The four former executives named in the Commission's complaint are Schuyler Tilney, the former Global Head of the Energy and Power Group, Robert Furst a former Managing Director, Daniel Bayly, the former Chairman of Investment Banking, and Thomas Davis, the former Vice Chairman of Private Equity and Research. The complaint alleges specific conduct by each of the defendants with respect to the parking transaction and by Messrs. Furst and Tilney with respect to the sham energy transaction. With respect to all four individuals, the Commission is seeking permanent injunctions against future violations of the federal securities laws, officer and director bars, and penalties.

I would like to recognize the staff of the Federal Energy Regulatory Commission for its assistance in the Commission's investigation.
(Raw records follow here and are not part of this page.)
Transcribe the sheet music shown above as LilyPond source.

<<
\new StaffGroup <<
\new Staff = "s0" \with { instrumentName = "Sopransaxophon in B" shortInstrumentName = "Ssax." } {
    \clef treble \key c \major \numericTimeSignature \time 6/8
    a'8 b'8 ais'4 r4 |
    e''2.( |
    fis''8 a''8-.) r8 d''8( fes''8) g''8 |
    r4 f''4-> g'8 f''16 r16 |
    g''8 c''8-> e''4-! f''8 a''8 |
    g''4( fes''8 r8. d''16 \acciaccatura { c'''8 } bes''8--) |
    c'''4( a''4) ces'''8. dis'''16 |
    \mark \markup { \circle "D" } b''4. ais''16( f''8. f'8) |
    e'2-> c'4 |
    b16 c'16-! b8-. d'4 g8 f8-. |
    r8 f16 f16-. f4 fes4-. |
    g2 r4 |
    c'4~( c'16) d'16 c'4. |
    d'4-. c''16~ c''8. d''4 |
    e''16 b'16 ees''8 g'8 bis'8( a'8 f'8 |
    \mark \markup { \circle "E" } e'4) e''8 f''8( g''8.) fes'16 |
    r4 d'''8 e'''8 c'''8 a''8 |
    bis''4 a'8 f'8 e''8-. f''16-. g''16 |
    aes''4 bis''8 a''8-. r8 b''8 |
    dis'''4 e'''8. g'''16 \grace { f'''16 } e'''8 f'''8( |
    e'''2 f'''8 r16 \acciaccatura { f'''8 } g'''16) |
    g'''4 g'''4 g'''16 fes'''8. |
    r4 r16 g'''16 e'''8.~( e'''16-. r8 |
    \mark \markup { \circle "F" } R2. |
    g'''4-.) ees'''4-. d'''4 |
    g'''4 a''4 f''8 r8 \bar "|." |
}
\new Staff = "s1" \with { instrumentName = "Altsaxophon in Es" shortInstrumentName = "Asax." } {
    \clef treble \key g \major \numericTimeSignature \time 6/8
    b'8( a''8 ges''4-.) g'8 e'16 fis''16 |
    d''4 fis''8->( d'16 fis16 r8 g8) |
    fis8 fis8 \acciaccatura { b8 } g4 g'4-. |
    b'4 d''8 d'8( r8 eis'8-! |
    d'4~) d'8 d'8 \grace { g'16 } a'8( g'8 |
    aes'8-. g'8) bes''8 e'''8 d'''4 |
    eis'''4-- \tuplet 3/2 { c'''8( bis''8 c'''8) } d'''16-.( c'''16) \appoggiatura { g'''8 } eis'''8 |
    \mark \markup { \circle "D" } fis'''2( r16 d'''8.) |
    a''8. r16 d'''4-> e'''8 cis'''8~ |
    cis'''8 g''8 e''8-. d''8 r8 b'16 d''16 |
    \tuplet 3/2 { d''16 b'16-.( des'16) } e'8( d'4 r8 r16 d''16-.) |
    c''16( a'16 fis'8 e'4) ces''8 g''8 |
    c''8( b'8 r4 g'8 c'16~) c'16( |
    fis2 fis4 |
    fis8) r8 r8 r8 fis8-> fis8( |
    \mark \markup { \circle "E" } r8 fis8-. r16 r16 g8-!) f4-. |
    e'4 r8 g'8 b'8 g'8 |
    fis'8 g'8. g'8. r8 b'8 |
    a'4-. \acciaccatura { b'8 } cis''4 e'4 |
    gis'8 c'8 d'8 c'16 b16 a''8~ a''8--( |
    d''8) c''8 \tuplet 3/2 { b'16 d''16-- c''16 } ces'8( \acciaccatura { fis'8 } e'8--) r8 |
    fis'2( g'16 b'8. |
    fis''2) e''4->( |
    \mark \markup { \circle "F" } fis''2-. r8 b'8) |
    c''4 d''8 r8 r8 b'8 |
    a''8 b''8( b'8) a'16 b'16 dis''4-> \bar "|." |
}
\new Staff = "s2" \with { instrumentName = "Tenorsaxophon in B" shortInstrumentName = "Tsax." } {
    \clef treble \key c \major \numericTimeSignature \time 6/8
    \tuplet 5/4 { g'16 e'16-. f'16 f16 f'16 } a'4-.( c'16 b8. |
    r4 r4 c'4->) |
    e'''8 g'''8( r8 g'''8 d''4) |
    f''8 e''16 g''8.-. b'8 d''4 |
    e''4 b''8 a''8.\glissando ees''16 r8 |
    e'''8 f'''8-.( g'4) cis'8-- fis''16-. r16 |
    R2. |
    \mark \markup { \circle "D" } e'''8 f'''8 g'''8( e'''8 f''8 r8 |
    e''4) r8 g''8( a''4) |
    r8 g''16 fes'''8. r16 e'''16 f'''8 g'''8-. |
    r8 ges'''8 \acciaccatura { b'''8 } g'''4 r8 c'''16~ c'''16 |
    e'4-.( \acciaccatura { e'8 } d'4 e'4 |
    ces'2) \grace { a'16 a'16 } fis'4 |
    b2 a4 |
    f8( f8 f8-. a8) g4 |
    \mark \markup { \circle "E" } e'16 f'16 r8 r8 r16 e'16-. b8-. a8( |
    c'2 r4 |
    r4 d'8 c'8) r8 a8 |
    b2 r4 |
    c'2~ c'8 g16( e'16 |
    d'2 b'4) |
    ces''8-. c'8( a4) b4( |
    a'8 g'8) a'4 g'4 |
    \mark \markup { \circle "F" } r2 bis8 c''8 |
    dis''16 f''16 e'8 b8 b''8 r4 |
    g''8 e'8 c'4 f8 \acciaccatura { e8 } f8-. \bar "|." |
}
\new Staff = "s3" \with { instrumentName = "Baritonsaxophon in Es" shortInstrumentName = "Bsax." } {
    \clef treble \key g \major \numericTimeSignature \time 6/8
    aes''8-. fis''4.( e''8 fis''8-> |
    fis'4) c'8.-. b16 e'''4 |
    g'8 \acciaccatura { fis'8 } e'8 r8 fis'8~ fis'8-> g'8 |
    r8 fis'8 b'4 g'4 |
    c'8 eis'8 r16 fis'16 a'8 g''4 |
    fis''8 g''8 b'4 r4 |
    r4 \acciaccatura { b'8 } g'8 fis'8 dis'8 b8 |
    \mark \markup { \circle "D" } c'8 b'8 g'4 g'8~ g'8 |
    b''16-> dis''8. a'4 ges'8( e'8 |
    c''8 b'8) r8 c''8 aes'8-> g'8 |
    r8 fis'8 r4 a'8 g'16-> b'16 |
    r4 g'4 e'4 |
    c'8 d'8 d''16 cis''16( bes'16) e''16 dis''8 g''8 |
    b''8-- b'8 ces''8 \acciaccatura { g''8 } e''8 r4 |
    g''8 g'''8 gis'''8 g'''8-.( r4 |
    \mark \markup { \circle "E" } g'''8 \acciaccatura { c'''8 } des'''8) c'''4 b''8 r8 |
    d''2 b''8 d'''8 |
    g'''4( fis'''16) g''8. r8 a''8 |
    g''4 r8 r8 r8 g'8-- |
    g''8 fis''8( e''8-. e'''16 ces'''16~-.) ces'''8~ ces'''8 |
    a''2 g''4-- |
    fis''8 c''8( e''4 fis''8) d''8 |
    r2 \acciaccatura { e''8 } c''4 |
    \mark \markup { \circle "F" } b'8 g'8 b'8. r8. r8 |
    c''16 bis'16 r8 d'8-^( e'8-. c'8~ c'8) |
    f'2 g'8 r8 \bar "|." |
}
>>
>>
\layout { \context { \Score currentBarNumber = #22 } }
I would also like to commend and thank the Justice Department Enron Task Force for its close cooperation with the Commission's Enforcement Division on this matter and on the continuing Enron investigation. This cooperation is a perfect example of different government agencies working together to restore investors' confidence in our financial markets.

I want to thank the Commission and Chairman Donaldson for their leadership and commitment to aggressive enforcement.

I want to thank our entire enforcement Enron team, and especially those responsible for today's action, Deputy Director Linda Thomsen, Assistant Director Charles Clark, Associate Chief Accountant Regina Barrett, Assistant Chief Litigation Counsel Lou Mejia, Branch Chief Alex Lipman, Branch Chief Doug Paul, and Senior Counsel Kevin Loftus, for their hard work and dedication.

Finally, in case there is any doubt, our investigation is continuing.